By 1955, the SCCA had become the sports car road racing alternative to the American Automobile Association (AAA), which sanctioned champ car, sprint car and midget racing on ovals and to the National Association of Stock Car Auto Racing (NASCAR), which ran stock car races in the South and through alliances with promoters in the Northeast, Midwest and on the West Coast. In many respects, the early success of the SCCA reflected the post-war economic boom. As the economy grew, so did the ranks of the middle class. New prosperity brought increased interest in European sports cars like MGs, Jaguars, Porsches, Ferraris, Alfa Romeos, and others. And once these cars were on the street, competition was inevitable.
Racing through the streets of Watkins Glen began in 1948 and Elkhart Lake, Wisconsin in 1950, but racing on public roads was deemed too dangerous after a spectator fatality at Watkins Glen in 1952. Demand for road racing venues escalated quickly, but there were simply not enough purpose-built tracks at the time – building permanent race tracks was an expensive and slow process. The shortage was partly relieved with the help of Curtis LeMay, an Air Force General in charge of the Strategic Air Command (and car guy), who opened up a few decommissioned WWII airfields for racing events.
The 12 Hours of Sebring was held on a decommissioned B-17 training base south of Orlando, Florida starting in 1952. As this photo shows, the condition of the pit area had improved only slightly by 1957. Photo credit: IMRRC Archive
Mike Hawthorne in a D-Type Jaguar during the 12 Hours of Sebring held in 1955, when the race was sanctioned by the AAA. After the debacle at Le Mans later that year, Alec and Mary Ulmann formed the Automobile Racing Club of Florida (ARCF) as an entity to produce and promote the race. The SCCA took over sanction of the Sebring event in 1964. Photo credit: IMRRC Archive
The landscape changed dramatically and suddenly with the infamous disaster at Le Mans in 1955. Pierre Levegh, co-driving with American John Fitch, made contact with a slower car on the main straight, vaulting his Mercedes-Benz into the air, which struck a retaining wall and exploded, sending components into the crowd. Levegh and more than 80 spectators were killed. As a direct result of this horrific accident, the AAA decided to drop out of race sanctioning altogether. This left a void in the sanctioning world that was quickly filled by the newly formed United States Auto Club (USAC), organized at the behest of Indianapolis Motor Speedway owner Tony Hulman.
But rather than just focus just on the AAA’s former turf, USAC had bigger ambitions. It had designs on becoming the single dominant player in all forms of motor racing – short tracks, stock cars and road racing. Knowing the SCCA was committed to amateur racing, USAC announced a professional road racing series for 1958.

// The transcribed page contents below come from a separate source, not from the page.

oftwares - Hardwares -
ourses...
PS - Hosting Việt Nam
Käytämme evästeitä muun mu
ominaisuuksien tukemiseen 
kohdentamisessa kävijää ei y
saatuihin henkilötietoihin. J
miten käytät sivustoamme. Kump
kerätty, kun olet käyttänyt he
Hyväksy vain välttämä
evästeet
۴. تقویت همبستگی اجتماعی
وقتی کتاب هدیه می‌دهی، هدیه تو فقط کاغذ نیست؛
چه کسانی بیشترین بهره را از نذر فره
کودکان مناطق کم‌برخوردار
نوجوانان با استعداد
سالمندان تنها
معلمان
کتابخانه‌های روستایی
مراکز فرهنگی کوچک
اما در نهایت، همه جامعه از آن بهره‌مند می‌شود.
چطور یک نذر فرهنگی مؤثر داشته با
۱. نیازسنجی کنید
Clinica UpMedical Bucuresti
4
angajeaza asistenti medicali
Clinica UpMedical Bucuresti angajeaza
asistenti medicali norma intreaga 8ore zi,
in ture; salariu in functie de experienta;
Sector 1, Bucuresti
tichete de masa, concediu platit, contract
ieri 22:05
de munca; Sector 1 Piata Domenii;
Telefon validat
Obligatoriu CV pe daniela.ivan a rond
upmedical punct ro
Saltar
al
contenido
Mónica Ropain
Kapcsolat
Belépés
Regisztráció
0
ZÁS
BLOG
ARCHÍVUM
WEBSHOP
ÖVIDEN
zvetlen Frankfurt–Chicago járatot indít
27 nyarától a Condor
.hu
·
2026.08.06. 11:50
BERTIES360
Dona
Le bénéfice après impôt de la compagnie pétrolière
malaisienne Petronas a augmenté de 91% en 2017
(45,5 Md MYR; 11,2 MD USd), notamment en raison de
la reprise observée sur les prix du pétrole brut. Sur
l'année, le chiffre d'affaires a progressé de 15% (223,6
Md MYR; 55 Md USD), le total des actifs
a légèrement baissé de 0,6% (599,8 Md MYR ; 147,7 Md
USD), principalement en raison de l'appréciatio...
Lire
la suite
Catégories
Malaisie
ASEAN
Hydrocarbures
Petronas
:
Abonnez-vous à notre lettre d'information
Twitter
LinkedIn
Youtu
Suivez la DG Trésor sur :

USAC ran its first road races at Lime Rock Park, Marlboro Motor Raceway and the Watkins Glen Grand Prix Circuit in 1958, which caught the attention of the top drivers of the day. The concept of racing for money instead of just trophies was enticing. The SCCA Board of Governors hotly debated whether to respond with the Club’s own professional series or to maintain strict, amateur-only status.
In the end, the Board decided to keep the status quo. But as part of this decision, the Board of Governors decreed that SCCA licensed drivers and corner workers who participated in, or assisted with, USAC events would be banished from the Club. Further, it was announced that any SCCA region participating in a racing event where remuneration was offered would have its charter revoked. This form of harsh excommunication was designed to keep the membership in line. Ultimately, this strategy failed, but a seven-year war for control of road racing in America had been formally declared.